• _Problem description_
Please quote every line word for word.

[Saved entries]
= = = = =

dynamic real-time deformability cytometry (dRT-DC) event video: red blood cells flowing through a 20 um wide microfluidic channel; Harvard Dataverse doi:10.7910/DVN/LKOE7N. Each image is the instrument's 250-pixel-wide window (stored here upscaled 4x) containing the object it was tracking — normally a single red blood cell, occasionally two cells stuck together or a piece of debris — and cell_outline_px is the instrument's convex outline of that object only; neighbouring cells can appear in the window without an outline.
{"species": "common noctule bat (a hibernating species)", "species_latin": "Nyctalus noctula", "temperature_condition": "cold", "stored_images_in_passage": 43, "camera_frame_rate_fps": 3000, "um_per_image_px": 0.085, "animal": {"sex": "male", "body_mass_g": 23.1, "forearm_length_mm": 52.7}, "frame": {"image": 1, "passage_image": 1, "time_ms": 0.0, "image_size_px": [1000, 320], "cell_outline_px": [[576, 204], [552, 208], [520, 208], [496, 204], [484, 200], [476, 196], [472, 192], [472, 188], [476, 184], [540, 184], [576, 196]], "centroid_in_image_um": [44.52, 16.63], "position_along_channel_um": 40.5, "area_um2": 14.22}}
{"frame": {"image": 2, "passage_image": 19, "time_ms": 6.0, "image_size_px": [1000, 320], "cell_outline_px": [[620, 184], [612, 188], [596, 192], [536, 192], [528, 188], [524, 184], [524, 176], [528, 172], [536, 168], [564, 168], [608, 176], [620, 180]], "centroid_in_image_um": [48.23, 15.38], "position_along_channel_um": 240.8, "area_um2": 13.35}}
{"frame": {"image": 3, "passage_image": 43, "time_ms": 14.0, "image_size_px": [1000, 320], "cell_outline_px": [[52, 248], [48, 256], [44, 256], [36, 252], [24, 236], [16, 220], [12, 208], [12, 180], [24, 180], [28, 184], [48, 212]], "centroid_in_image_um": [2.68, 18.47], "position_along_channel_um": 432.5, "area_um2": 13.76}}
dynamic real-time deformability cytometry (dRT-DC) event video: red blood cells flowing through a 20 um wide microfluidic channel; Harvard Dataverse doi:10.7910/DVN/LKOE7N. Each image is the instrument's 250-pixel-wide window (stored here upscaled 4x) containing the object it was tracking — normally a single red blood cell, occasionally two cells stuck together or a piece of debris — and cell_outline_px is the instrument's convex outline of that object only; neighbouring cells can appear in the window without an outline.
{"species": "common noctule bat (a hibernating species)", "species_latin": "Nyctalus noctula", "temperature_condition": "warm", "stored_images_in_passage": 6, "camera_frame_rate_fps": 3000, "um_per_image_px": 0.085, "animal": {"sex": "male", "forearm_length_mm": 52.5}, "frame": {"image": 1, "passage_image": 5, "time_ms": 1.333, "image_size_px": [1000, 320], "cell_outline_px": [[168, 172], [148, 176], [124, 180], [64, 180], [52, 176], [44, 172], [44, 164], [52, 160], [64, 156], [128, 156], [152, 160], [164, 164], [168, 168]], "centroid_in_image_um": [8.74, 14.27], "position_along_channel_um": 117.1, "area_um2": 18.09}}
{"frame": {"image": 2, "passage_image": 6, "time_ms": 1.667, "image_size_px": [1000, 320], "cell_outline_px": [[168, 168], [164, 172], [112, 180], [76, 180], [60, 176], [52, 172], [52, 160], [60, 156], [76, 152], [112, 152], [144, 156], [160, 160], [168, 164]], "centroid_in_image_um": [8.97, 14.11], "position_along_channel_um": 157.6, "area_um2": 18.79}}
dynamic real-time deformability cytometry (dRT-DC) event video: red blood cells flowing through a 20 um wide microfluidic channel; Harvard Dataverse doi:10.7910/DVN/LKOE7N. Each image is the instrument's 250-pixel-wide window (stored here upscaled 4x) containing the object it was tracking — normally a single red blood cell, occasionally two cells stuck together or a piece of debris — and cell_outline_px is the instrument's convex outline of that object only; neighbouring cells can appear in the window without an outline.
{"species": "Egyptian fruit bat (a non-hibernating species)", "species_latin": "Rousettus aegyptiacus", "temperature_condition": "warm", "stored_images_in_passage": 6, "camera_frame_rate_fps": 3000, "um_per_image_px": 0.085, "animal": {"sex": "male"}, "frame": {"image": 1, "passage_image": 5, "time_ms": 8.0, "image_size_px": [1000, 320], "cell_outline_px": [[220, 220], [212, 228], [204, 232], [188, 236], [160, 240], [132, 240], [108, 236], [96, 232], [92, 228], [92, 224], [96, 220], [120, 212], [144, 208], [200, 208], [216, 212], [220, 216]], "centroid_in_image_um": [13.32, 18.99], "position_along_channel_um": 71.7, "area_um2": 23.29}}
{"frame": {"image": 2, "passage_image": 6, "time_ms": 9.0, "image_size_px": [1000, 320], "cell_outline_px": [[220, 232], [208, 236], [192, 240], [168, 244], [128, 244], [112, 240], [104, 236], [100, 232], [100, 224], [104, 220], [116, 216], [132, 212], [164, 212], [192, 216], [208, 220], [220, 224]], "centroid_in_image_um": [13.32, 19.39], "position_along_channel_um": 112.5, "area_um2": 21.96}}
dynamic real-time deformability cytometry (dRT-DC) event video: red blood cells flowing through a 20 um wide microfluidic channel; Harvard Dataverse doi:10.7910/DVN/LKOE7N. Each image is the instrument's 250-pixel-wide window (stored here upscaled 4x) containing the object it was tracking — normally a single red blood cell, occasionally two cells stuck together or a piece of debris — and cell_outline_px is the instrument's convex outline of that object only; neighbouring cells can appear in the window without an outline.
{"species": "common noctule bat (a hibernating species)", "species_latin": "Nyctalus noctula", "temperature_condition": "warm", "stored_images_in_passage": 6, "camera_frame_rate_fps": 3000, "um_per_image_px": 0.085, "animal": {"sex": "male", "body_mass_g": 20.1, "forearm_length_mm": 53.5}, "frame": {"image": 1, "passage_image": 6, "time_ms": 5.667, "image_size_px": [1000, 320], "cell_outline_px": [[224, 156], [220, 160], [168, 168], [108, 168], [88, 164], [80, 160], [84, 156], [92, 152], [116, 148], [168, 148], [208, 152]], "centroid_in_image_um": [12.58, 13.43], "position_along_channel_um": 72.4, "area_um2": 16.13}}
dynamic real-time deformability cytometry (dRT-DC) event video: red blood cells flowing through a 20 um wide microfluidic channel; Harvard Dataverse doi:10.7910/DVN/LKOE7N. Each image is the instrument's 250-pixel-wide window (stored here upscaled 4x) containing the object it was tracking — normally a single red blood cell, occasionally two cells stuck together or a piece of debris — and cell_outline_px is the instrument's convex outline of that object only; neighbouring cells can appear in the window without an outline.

= = = = =

• _Solution to this exercise_
dynamic real-time deformability cytometry (dRT-DC) event video: red blood cells flowing through a 20 um wide microfluidic channel; Harvard Dataverse doi:10.7910/DVN/LKOE7N. Each image is the instrument's 250-pixel-wide window (stored here upscaled 4x) containing the object it was tracking — normally a single red blood cell, occasionally two cells stuck together or a piece of debris — and cell_outline_px is the instrument's convex outline of that object only; neighbouring cells can appear in the window without an outline.
{"species": "common noctule bat (a hibernating species)", "species_latin": "Nyctalus noctula", "temperature_condition": "cold", "stored_images_in_passage": 43, "camera_frame_rate_fps": 3000, "um_per_image_px": 0.085, "animal": {"sex": "male", "body_mass_g": 23.1, "forearm_length_mm": 52.7}, "frame": {"image": 1, "passage_image": 1, "time_ms": 0.0, "image_size_px": [1000, 320], "cell_outline_px": [[576, 204], [552, 208], [520, 208], [496, 204], [484, 200], [476, 196], [472, 192], [472, 188], [476, 184], [540, 184], [576, 196]], "centroid_in_image_um": [44.52, 16.63], "position_along_channel_um": 40.5, "area_um2": 14.22}}
{"frame": {"image": 2, "passage_image": 19, "time_ms": 6.0, "image_size_px": [1000, 320], "cell_outline_px": [[620, 184], [612, 188], [596, 192], [536, 192], [528, 188], [524, 184], [524, 176], [528, 172], [536, 168], [564, 168], [608, 176], [620, 180]], "centroid_in_image_um": [48.23, 15.38], "position_along_channel_um": 240.8, "area_um2": 13.35}}
{"frame": {"image": 3, "passage_image": 43, "time_ms": 14.0, "image_size_px": [1000, 320], "cell_outline_px": [[52, 248], [48, 256], [44, 256], [36, 252], [24, 236], [16, 220], [12, 208], [12, 180], [24, 180], [28, 184], [48, 212]], "centroid_in_image_um": [2.68, 18.47], "position_along_channel_um": 432.5, "area_um2": 13.76}}
dynamic real-time deformability cytometry (dRT-DC) event video: red blood cells flowing through a 20 um wide microfluidic channel; Harvard Dataverse doi:10.7910/DVN/LKOE7N. Each image is the instrument's 250-pixel-wide window (stored here upscaled 4x) containing the object it was tracking — normally a single red blood cell, occasionally two cells stuck together or a piece of debris — and cell_outline_px is the instrument's convex outline of that object only; neighbouring cells can appear in the window without an outline.
{"species": "common noctule bat (a hibernating species)", "species_latin": "Nyctalus noctula", "temperature_condition": "warm", "stored_images_in_passage": 6, "camera_frame_rate_fps": 3000, "um_per_image_px": 0.085, "animal": {"sex": "male", "forearm_length_mm": 52.5}, "frame": {"image": 1, "passage_image": 5, "time_ms": 1.333, "image_size_px": [1000, 320], "cell_outline_px": [[168, 172], [148, 176], [124, 180], [64, 180], [52, 176], [44, 172], [44, 164], [52, 160], [64, 156], [128, 156], [152, 160], [164, 164], [168, 168]], "centroid_in_image_um": [8.74, 14.27], "position_along_channel_um": 117.1, "area_um2": 18.09}}
{"frame": {"image": 2, "passage_image": 6, "time_ms": 1.667, "image_size_px": [1000, 320], "cell_outline_px": [[168, 168], [164, 172], [112, 180], [76, 180], [60, 176], [52, 172], [52, 160], [60, 156], [76, 152], [112, 152], [144, 156], [160, 160], [168, 164]], "centroid_in_image_um": [8.97, 14.11], "position_along_channel_um": 157.6, "area_um2": 18.79}}
dynamic real-time deformability cytometry (dRT-DC) event video: red blood cells flowing through a 20 um wide microfluidic channel; Harvard Dataverse doi:10.7910/DVN/LKOE7N. Each image is the instrument's 250-pixel-wide window (stored here upscaled 4x) containing the object it was tracking — normally a single red blood cell, occasionally two cells stuck together or a piece of debris — and cell_outline_px is the instrument's convex outline of that object only; neighbouring cells can appear in the window without an outline.
{"species": "Egyptian fruit bat (a non-hibernating species)", "species_latin": "Rousettus aegyptiacus", "temperature_condition": "warm", "stored_images_in_passage": 6, "camera_frame_rate_fps": 3000, "um_per_image_px": 0.085, "animal": {"sex": "male"}, "frame": {"image": 1, "passage_image": 5, "time_ms": 8.0, "image_size_px": [1000, 320], "cell_outline_px": [[220, 220], [212, 228], [204, 232], [188, 236], [160, 240], [132, 240], [108, 236], [96, 232], [92, 228], [92, 224], [96, 220], [120, 212], [144, 208], [200, 208], [216, 212], [220, 216]], "centroid_in_image_um": [13.32, 18.99], "position_along_channel_um": 71.7, "area_um2": 23.29}}
{"frame": {"image": 2, "passage_image": 6, "time_ms": 9.0, "image_size_px": [1000, 320], "cell_outline_px": [[220, 232], [208, 236], [192, 240], [168, 244], [128, 244], [112, 240], [104, 236], [100, 232], [100, 224], [104, 220], [116, 216], [132, 212], [164, 212], [192, 216], [208, 220], [220, 224]], "centroid_in_image_um": [13.32, 19.39], "position_along_channel_um": 112.5, "area_um2": 21.96}}
dynamic real-time deformability cytometry (dRT-DC) event video: red blood cells flowing through a 20 um wide microfluidic channel; Harvard Dataverse doi:10.7910/DVN/LKOE7N. Each image is the instrument's 250-pixel-wide window (stored here upscaled 4x) containing the object it was tracking — normally a single red blood cell, occasionally two cells stuck together or a piece of debris — and cell_outline_px is the instrument's convex outline of that object only; neighbouring cells can appear in the window without an outline.
{"species": "common noctule bat (a hibernating species)", "species_latin": "Nyctalus noctula", "temperature_condition": "warm", "stored_images_in_passage": 6, "camera_frame_rate_fps": 3000, "um_per_image_px": 0.085, "animal": {"sex": "male", "body_mass_g": 20.1, "forearm_length_mm": 53.5}, "frame": {"image": 1, "passage_image": 6, "time_ms": 5.667, "image_size_px": [1000, 320], "cell_outline_px": [[224, 156], [220, 160], [168, 168], [108, 168], [88, 164], [80, 160], [84, 156], [92, 152], [116, 148], [168, 148], [208, 152]], "centroid_in_image_um": [12.58, 13.43], "position_along_channel_um": 72.4, "area_um2": 16.13}}
dynamic real-time deformability cytometry (dRT-DC) event video: red blood cells flowing through a 20 um wide microfluidic channel; Harvard Dataverse doi:10.7910/DVN/LKOE7N. Each image is the instrument's 250-pixel-wide window (stored here upscaled 4x) containing the object it was tracking — normally a single red blood cell, occasionally two cells stuck together or a piece of debris — and cell_outline_px is the instrument's convex outline of that object only; neighbouring cells can appear in the window without an outline.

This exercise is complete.